◆ EXERCISE BRIEF
Please go line by line through the material and copy each one containing the word "available".

+---+

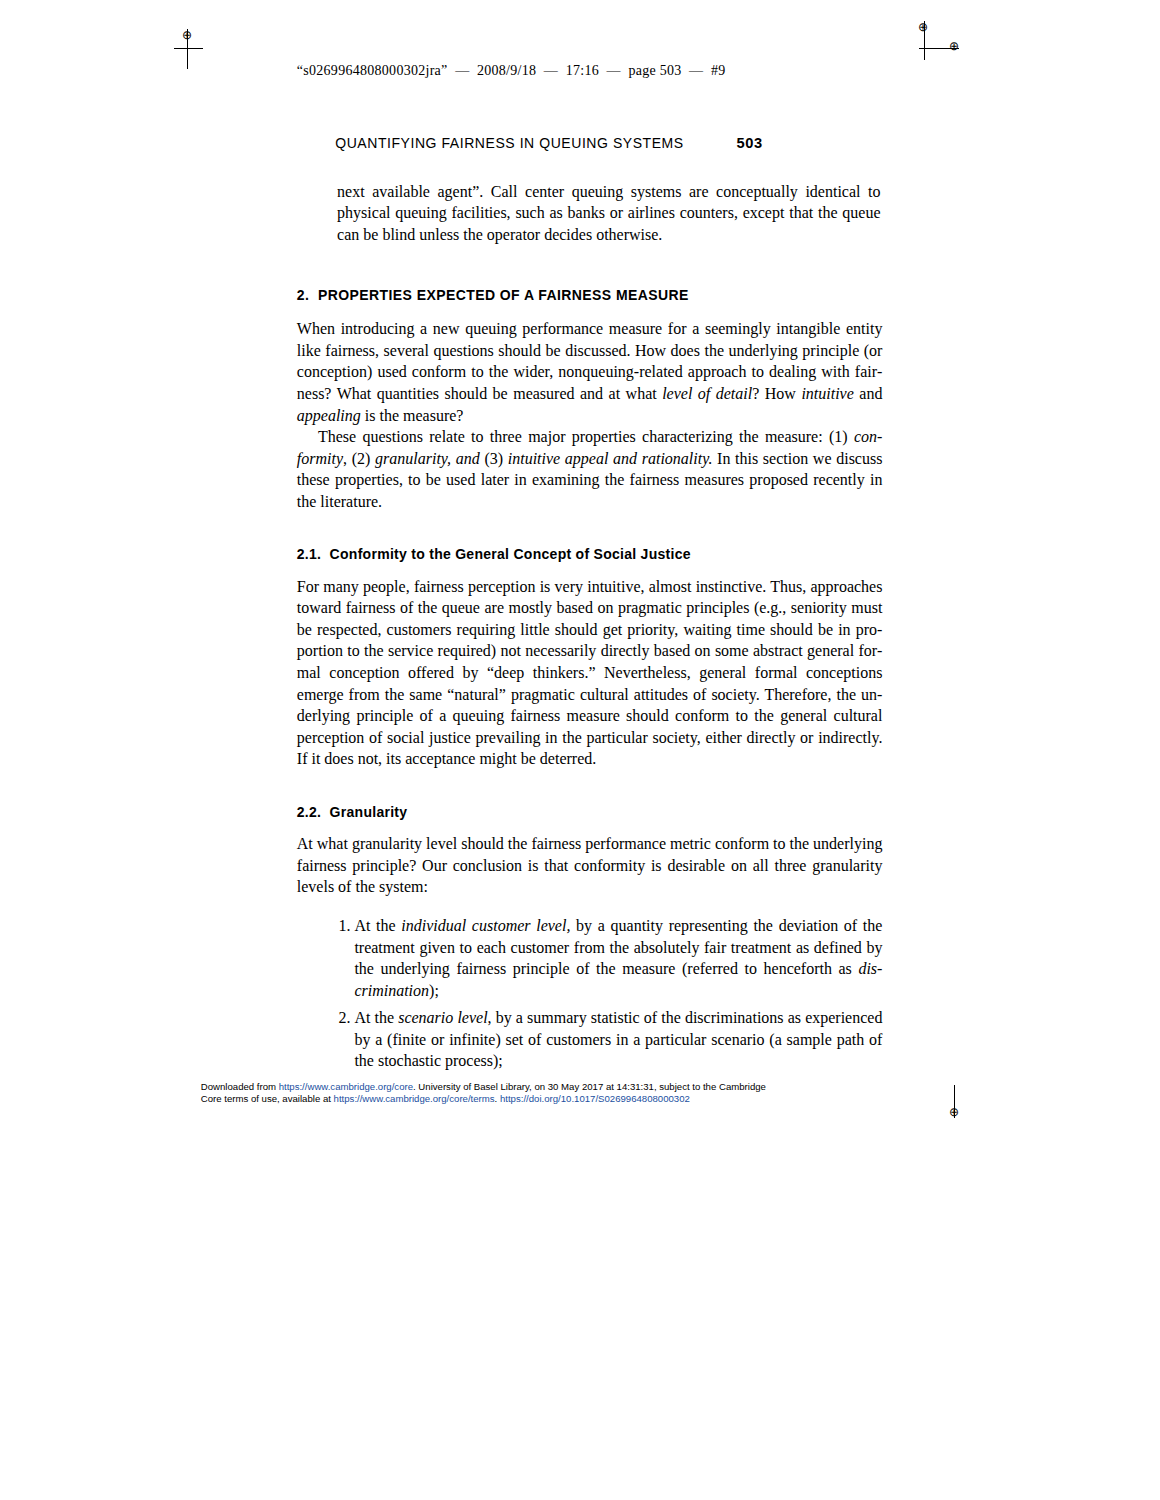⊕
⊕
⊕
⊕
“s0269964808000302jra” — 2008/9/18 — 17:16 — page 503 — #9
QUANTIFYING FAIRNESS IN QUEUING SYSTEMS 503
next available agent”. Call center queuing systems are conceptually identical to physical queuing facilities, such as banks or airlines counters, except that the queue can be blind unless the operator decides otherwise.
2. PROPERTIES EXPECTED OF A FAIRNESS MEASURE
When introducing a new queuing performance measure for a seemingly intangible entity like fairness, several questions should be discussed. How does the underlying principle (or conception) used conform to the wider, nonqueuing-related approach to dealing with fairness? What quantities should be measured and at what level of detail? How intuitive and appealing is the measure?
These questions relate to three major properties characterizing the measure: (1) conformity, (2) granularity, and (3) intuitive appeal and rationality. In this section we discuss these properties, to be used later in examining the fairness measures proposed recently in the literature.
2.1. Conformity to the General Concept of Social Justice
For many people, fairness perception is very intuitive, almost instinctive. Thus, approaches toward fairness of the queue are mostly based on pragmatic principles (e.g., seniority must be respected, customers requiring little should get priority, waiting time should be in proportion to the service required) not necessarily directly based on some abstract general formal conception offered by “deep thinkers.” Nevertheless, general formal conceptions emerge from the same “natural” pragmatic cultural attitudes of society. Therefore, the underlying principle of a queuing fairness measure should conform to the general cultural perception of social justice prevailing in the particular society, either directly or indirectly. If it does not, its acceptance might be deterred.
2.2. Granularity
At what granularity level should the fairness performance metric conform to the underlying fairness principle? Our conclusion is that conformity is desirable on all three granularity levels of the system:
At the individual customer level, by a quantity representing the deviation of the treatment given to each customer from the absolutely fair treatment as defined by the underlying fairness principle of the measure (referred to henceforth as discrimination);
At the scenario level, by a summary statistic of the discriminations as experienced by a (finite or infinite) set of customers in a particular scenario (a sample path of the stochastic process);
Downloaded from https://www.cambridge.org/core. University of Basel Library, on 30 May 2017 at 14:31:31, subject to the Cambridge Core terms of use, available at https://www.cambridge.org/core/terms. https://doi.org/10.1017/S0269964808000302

+---+

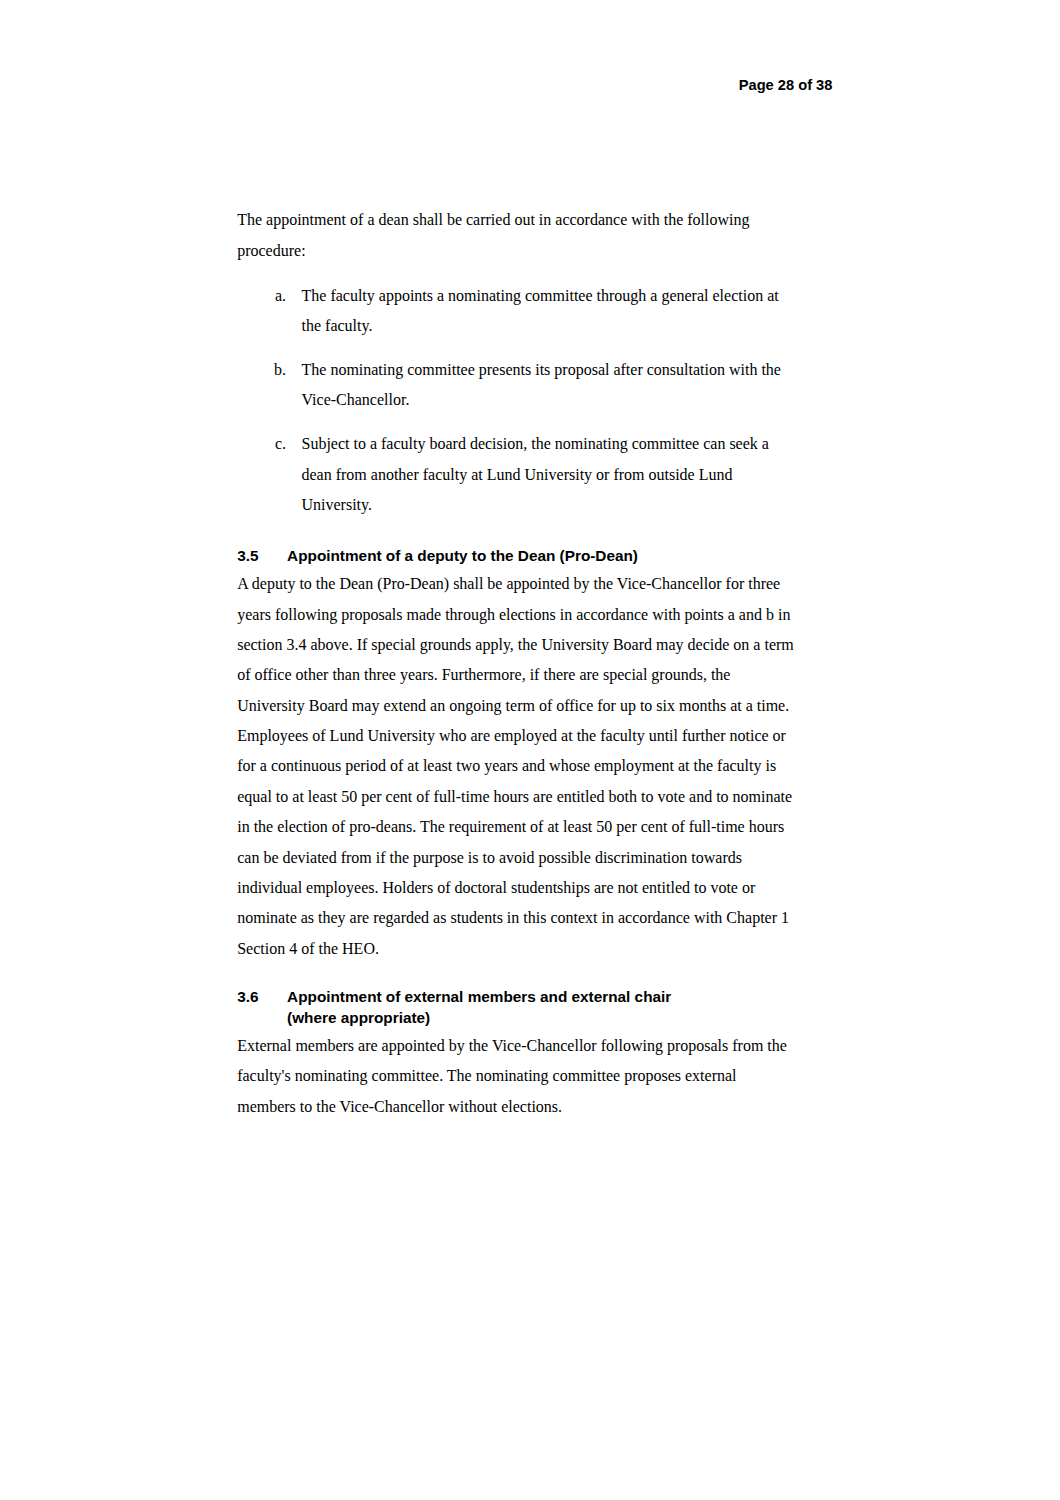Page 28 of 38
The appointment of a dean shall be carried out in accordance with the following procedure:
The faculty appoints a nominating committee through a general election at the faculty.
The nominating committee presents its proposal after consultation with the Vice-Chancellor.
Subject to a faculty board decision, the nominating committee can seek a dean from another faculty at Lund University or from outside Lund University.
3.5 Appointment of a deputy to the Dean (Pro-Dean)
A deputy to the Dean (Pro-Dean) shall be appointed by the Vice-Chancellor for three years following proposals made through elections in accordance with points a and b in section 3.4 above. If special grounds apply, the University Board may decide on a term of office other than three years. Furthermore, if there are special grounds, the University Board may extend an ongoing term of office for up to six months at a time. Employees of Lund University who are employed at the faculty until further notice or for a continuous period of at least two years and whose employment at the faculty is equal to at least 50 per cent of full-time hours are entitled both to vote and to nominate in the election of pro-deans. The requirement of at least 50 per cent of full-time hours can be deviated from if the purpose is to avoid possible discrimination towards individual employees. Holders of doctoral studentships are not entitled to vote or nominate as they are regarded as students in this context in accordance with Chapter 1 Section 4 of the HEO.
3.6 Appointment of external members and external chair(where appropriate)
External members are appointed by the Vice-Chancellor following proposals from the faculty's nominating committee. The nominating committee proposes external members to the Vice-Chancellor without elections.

+---+

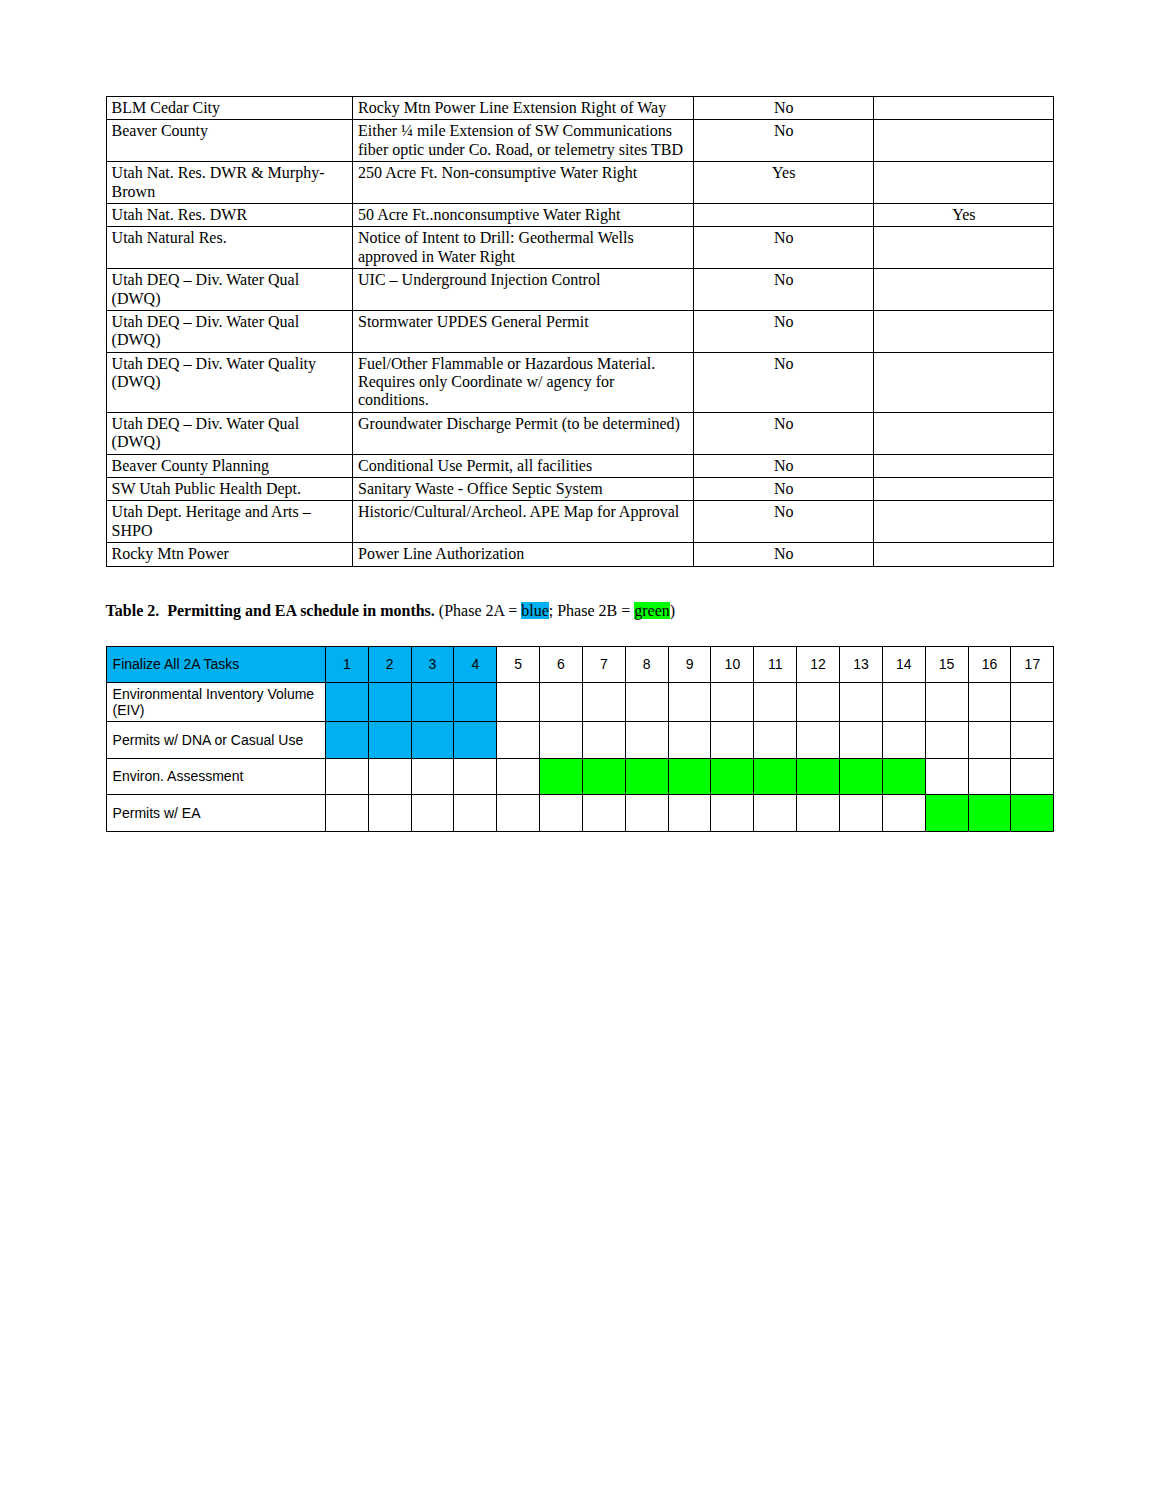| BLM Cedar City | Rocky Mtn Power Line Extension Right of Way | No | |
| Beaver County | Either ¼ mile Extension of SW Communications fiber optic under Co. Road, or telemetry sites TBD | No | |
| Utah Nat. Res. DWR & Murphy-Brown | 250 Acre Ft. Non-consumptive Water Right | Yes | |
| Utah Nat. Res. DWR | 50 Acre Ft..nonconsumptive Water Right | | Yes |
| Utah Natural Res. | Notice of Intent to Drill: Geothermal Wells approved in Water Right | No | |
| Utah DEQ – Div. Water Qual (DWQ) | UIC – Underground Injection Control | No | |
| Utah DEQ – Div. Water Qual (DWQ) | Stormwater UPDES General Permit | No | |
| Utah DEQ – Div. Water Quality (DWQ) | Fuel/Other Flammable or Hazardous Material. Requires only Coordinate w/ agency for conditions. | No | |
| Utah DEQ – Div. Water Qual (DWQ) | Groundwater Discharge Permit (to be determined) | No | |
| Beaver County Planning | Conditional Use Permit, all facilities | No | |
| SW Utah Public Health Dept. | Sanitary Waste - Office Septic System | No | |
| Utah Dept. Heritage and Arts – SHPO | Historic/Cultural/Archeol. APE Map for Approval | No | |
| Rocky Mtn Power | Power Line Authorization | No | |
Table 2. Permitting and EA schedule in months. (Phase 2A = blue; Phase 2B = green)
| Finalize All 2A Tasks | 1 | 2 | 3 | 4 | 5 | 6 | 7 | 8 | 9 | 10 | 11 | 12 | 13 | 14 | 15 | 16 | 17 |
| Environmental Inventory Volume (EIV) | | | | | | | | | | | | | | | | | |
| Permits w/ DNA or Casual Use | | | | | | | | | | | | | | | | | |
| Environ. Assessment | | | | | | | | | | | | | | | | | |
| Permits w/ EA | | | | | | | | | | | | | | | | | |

+---+

◆ EXERCISE OUTPUT
next available agent”. Call center queuing systems are conceptually identical to physical queuing facilities, such as banks or airlines counters, except that the queue can be blind unless the operator decides otherwise.
Downloaded from https://www.cambridge.org/core. University of Basel Library, on 30 May 2017 at 14:31:31, subject to the Cambridge Core terms of use, available at https://www.cambridge.org/core/terms. https://doi.org/10.1017/S0269964808000302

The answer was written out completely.